Jacku, dopiero Zyga Cyngiel przwrócił mnie wieczorem do żywych. W południe nastąpił zgon, ciało odmówiło posłuszeństwa...
Cały arsenał bieszczadzkich specyfików (jeden juz znasz

) zdziałał cuda
Startuje jutro rano z Kordianem i motórem(on nie chce wracać).
Przy okazji ogromne podziękowania od Kordiała, Kordiana i Konrada i w tej liczbie wylicytowane przez Ciebie trunki (plus niespodzianka) już zapakowane pojadą do Opola
Do komentarza Piotra nic dodać nic ująć.
A propos Twoje ręcę Piotrek z nieśmiertelnymi napisami powiny być zakonserwowane w formalinie.
To dzięki Wam to się wszystko odbyło

Na wtopę mało szans, w takim towarzystwie ale dzięki Waszym uwagom na koniec, zrobimy, mam nadzieję, jeszcze lepszą imprezę na wiosnę.
Do zespołu Perwers (solistka...

● KRÓTKIE ZADANIE 1: Przetłumacz na angielski to zdanie z pokazanego tekstu: „Do komentarza Piotra nic dodać nic ująć.”
● KRÓTKIE ZADANIE 2: Przepisz fragment pokazanego tekstu: zacznij od słów „A propos Twoje”, a skończ po słowach „zespołu Perwers (solistka...”.
Ten materiał nie będzie potrzebny.

● FRAGMENT DANYCH:

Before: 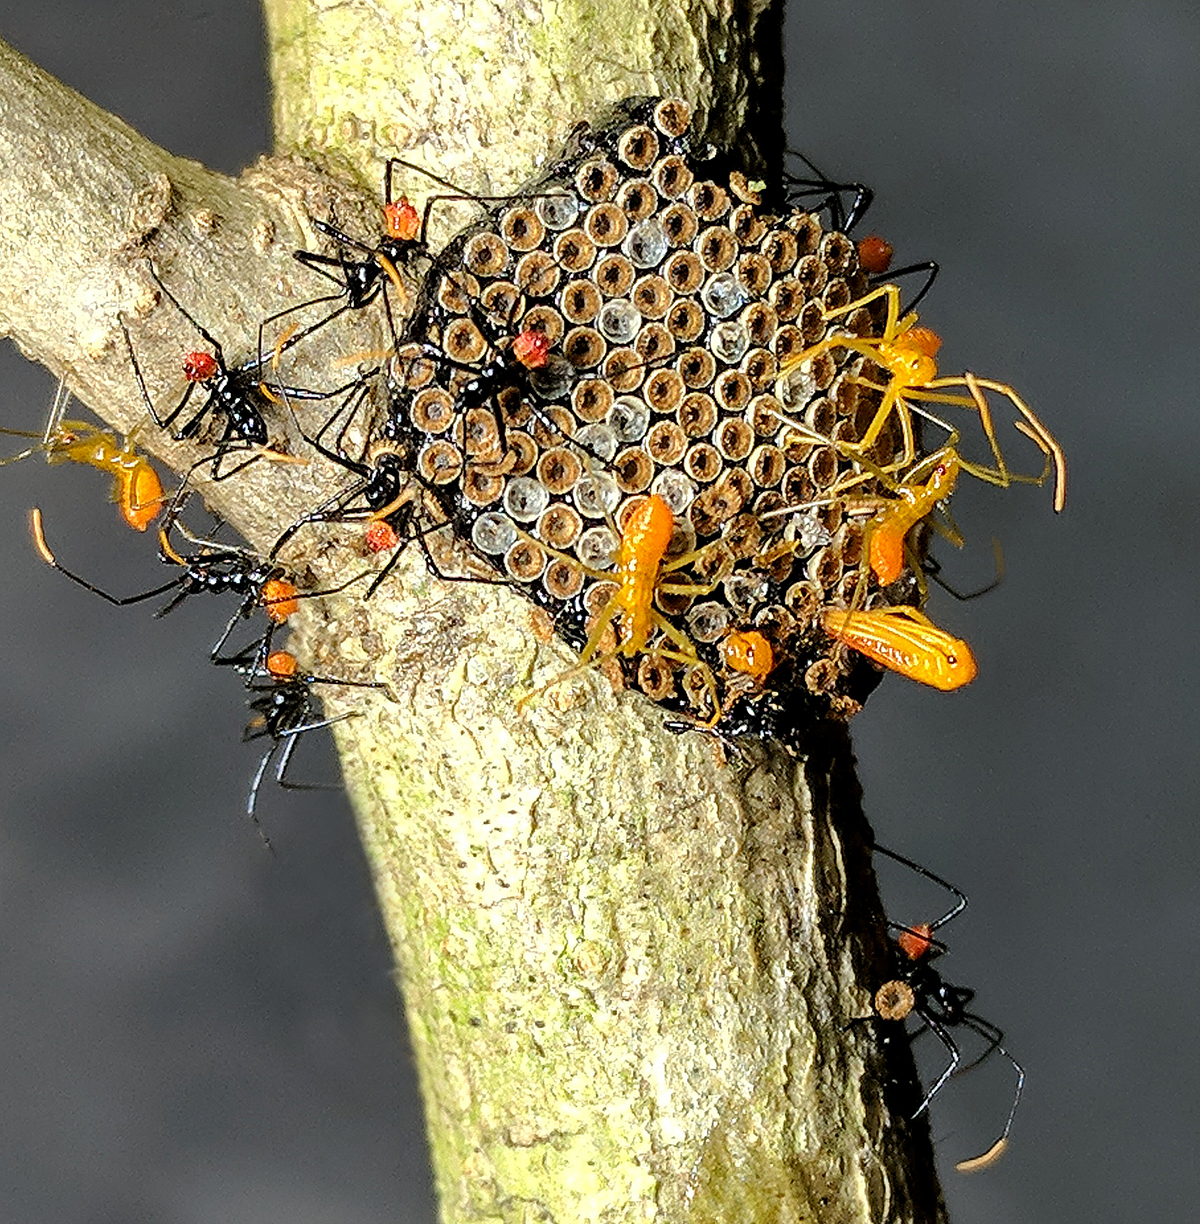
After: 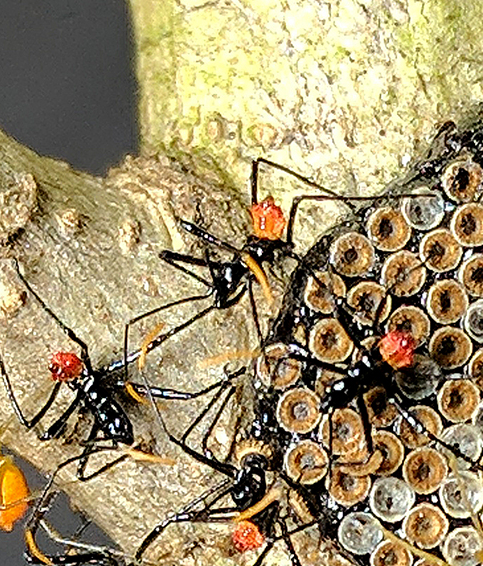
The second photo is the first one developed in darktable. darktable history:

● WYNIK KOŃCOWY 1: There is nothing to add to or take away from Piotr's comment.

● WYNIK KOŃCOWY 2:
A propos Twoje ręcę Piotrek z nieśmiertelnymi napisami powiny być zakonserwowane w formalinie.
To dzięki Wam to się wszystko odbyło

Na wtopę mało szans, w takim towarzystwie ale dzięki Waszym uwagom na koniec, zrobimy, mam nadzieję, jeszcze lepszą imprezę na wiosnę.
Do zespołu Perwers (solistka...